Hindistan, muhtemelen herkesin en az bir kez ziyaret etmeyi hayal ettiği renkli, güzel, gizemli bir ülkedir. Yoksulluk, başıboş inekler, çamur ve çeşitli hastalıklarla ilgili hikayelere rağmen, Hindistan sizi çağırıyor ve bu turistik yerin popülaritesi her yıl artıyor. Tabii ki, renkli ve tartışmalı bir ülkeye yapılacak bir gezi için hayal kırıklığına uğramamak için hazırlanmanız gerekiyor.
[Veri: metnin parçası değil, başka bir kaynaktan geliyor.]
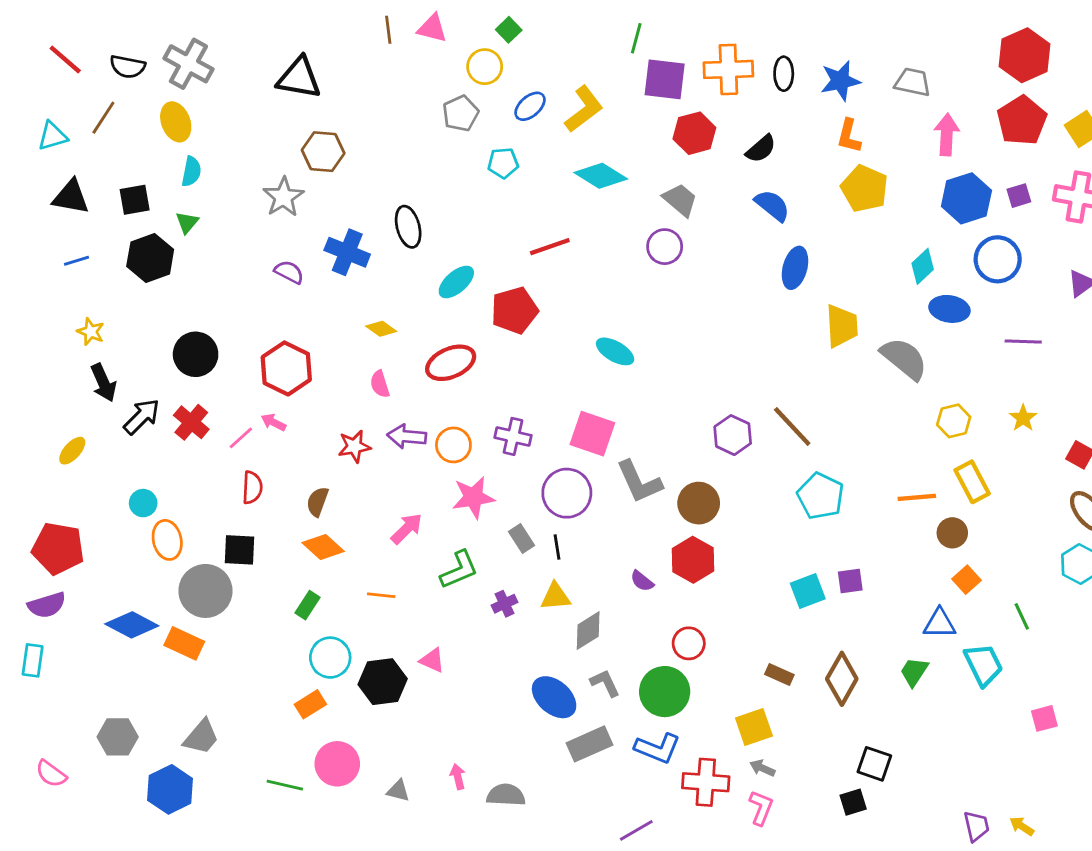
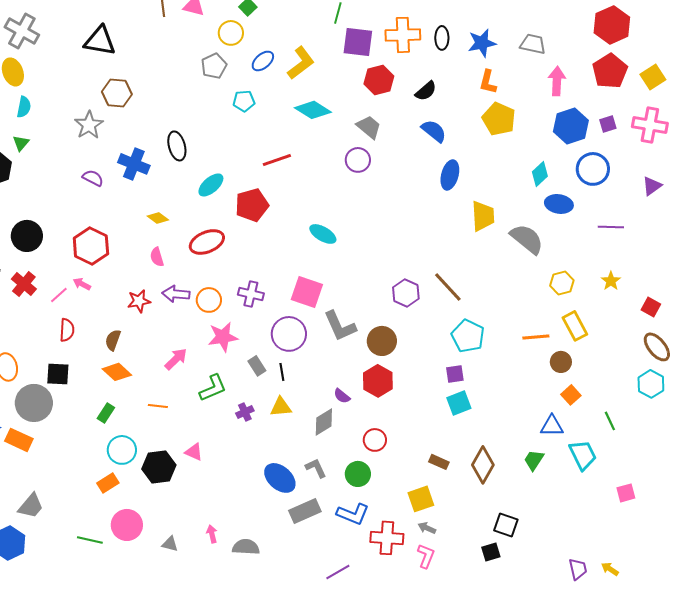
purple square: (850, 581) -> (455, 374), moved
gray diamond: (588, 631) -> (324, 422), moved
green circle: (665, 692) -> (358, 474), size x0.7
Hindistan'a yılın herhangi bir zamanında gidebilirsiniz, ancak en uygun zaman Ekim'den Mart'a kadar kabul edilir, ancak yaz ayları da yüksek dağlık bölgeler için uygundur. Aşılara gelince, tüm hijyen kurallarına kesinlikle uyuyorsanız bunları yapamazsınız:

  • musluk suyu içemezsiniz;
  • meyve ve sebzeler yıkanmalıdır;
  • satın alınan ürünler sadece ısıl işlemden sonra tüketilmelidir;
  • yavaş yavaş yerel yemeklere alışmak için restoranlarda yemeye başlamanız gerekiyor.
Hindistan çok güzel kokulu bir ülke ve ilk kez kokular her yere ve hatta bir rüyaya musallat olacak. Baharatlardan gelen aromaların ve çöplüklerden gelen kokunun bir karışımıdır. Hindistan'da çok fazla insan var ve bazıları için çok fazla görünebilir, bu nedenle kentsel alanı daha sık kırsal olarak değiştirmeniz gerekir.

Ülkede rahat bir konaklama ve iletişim için Hintçe bilmek gerekli değildir, İngilizce'de birkaç sıradan kelime öbeği yeterlidir. Kızılderililer her zaman sizinle fotoğraf çektirmek isteyecekler, bundan utanmayın, kabul etmelisiniz, çünkü Hintliler Avrupalı ​​bir insanla fotoğrafın iyi şans getirdiğine inanıyor.

Hint pazarları ve dilenciler

Hindistan pazarlarını ziyaret etmemek, Hindistan'ı ziyaret etmemek anlamına gelir. Lezzet ve aromatik baharatlarla dolu ünlü Hint çarşıları tam da ihtiyacınız olan şey. Chandi Chowk en renkli ve orijinal olarak kabul edilir. Hint pazarlarında olduğu gibi Türk pazarlarında da pazarlık yapmanız gerektiğini unutmamalısınız, çünkü burada fiyatlar 10 kat fazla abartılıyor.


Dilencilerden birine yardım ederseniz, yalvaran yardım taleplerine boyun eğmemelisiniz - bir dilenci kalabalığı geçmez. Burada birçok maymun var, bu yüzden bu hırsızlar çoğunlukla yerel holiganlar tarafından turistlerden pahalı ekipman çalmak için eğitildiğinden, her zaman tetikte olmanız gerekir. Daha fazla fotoğraf çekin ve yeni deneyimler yaşayın. Ayrıca Hindistan'daki bu muhteşem ülkeyi anlatan bir video izlemenizi öneririz.